La double façade intérieure de l’écueil était hideuse. Quand dans l’exploration du désert d’eau nommé océan on arrive aux choses inconnues de la mer, tout devient surprenant et difforme. Ce que Gilliatt, du haut de l’épave, pouvait apercevoir du défilé, faisait horreur. Il y a souvent dans les gorges granitiques de l’océan une étrange figuration permanente du naufrage.
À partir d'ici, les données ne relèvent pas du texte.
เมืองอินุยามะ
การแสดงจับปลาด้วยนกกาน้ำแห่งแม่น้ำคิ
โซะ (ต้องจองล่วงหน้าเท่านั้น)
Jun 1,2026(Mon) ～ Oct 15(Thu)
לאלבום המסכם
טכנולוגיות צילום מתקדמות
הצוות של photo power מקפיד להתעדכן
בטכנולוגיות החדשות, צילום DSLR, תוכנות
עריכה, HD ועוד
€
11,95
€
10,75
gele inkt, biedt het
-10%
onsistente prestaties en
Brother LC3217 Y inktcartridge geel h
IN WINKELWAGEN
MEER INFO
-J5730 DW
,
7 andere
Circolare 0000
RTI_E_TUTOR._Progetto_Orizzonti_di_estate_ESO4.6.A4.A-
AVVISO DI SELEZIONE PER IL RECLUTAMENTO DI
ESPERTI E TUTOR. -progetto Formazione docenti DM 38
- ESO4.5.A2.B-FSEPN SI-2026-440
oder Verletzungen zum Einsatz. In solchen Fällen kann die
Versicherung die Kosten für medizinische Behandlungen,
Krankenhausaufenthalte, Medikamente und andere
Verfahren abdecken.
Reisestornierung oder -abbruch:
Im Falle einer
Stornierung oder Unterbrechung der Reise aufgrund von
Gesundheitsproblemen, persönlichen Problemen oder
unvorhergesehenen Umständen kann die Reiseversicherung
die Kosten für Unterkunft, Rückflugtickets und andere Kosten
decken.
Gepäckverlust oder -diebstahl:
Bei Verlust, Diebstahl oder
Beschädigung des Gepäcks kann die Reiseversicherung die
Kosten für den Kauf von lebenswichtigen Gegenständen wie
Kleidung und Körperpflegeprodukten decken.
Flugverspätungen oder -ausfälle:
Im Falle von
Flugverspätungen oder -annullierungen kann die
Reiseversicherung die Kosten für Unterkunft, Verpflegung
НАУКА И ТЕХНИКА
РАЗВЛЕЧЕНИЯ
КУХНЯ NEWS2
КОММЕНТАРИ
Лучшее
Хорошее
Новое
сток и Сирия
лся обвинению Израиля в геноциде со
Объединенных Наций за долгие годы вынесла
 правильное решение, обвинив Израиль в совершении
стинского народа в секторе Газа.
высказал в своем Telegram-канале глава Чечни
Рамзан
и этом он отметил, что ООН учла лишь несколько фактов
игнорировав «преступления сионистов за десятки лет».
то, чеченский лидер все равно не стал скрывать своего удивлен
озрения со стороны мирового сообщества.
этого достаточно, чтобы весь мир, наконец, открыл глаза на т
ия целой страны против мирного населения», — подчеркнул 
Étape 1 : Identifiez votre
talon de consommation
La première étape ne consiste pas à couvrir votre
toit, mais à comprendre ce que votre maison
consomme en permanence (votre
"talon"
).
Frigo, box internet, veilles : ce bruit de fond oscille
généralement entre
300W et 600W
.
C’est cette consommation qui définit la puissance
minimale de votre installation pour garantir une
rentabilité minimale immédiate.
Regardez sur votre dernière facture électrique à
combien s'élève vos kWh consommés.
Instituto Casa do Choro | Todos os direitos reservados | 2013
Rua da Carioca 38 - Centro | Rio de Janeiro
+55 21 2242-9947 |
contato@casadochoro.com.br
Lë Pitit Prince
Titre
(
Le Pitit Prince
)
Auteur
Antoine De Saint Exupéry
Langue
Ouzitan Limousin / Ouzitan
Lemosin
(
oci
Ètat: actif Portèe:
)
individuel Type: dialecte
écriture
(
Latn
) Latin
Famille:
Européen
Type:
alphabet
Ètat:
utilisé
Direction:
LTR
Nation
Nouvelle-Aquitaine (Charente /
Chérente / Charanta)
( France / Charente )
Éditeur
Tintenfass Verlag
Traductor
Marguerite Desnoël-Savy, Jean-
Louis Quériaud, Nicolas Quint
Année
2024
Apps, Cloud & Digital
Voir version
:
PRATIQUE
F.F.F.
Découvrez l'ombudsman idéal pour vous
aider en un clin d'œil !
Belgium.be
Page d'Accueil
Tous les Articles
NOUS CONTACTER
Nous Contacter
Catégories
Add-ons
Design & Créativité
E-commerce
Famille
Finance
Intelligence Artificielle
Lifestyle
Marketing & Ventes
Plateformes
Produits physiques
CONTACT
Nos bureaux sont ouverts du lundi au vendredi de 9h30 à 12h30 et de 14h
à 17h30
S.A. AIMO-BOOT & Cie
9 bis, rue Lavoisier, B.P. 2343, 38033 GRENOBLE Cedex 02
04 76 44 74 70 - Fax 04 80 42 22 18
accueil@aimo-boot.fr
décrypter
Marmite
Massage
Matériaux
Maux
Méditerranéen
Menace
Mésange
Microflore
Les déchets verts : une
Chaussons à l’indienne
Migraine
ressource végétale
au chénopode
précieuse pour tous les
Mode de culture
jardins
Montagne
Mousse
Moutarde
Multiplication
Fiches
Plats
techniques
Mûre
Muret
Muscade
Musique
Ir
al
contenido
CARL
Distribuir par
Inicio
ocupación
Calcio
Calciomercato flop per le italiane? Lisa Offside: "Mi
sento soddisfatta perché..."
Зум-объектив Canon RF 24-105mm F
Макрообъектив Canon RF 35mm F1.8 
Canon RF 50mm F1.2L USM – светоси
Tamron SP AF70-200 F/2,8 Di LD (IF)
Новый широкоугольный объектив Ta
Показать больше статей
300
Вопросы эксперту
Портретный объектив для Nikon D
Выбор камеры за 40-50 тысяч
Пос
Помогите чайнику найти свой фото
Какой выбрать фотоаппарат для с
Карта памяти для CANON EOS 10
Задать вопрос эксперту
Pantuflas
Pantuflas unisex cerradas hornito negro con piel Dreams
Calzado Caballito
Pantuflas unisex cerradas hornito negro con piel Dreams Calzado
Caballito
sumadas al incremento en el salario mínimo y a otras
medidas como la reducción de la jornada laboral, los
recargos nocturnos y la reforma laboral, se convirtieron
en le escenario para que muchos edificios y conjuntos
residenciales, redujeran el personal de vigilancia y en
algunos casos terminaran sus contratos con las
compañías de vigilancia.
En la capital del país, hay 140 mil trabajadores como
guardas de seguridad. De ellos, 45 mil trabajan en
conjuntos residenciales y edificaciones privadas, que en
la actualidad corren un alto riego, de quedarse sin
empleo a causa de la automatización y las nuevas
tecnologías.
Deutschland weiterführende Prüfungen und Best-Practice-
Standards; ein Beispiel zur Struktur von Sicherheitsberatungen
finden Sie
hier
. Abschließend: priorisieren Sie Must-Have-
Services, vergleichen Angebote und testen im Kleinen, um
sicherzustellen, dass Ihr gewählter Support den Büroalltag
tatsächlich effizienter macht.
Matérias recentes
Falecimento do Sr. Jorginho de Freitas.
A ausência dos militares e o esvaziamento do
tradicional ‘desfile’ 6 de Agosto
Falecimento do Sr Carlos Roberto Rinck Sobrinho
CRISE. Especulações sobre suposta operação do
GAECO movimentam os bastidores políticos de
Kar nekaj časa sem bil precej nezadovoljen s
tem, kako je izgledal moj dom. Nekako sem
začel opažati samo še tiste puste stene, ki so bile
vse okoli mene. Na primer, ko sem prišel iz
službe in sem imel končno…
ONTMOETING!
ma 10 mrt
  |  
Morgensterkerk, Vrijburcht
Le défilé des Douvres avait la sienne, effroyable. Les oxydes de la roche mettaient sur l’escarpement, çà et là, des rougeurs imitant des plaques de sang caillé. C’était quelque chose comme l’exsudation saignante d’un caveau de boucherie. Il y avait du charnier dans cet écueil. La rude pierre marine, diversement colorée, ici par la décomposition des amalgames métalliques mêlés à la roche, là par la moisissure, étalait par places des pourpres affreuses, des verdissements suspects, des éclaboussures vermeilles, éveillant une idée de meurtre et d’extermination. On croyait voir le mur pas essuyé d’une chambre d’assassinat. On eût dit que des écrasements d’hommes avaient laissé là leur trace ; la roche à pic avait on ne sait quelle empreinte d’agonies accumulées. En de certains endroits ce carnage paraissait ruisseler encore, la muraille était mouillée, et il semblait impossible d’y appuyer le doigt sans le retirer sanglant. Une rouille de massacre apparaissait partout. Au pied du double escarpement parallèle, épars à fleur d’eau, ou sous la lame, ou à sec dans les affouillements, de monstrueux galets ronds, les uns écarlates, les autres noirs ou violets, avaient des ressemblances de viscères ; on croyait voir des poumons frais, ou des foies pourrissant. On eût dit que des ventres de géants avaient été vidés là. De longs fils rouges, qu’on eût pu prendre pour des suintements funèbres, rayaient du haut en bas le granit.

Ces aspects sont fréquents dans les cavernes de la mer.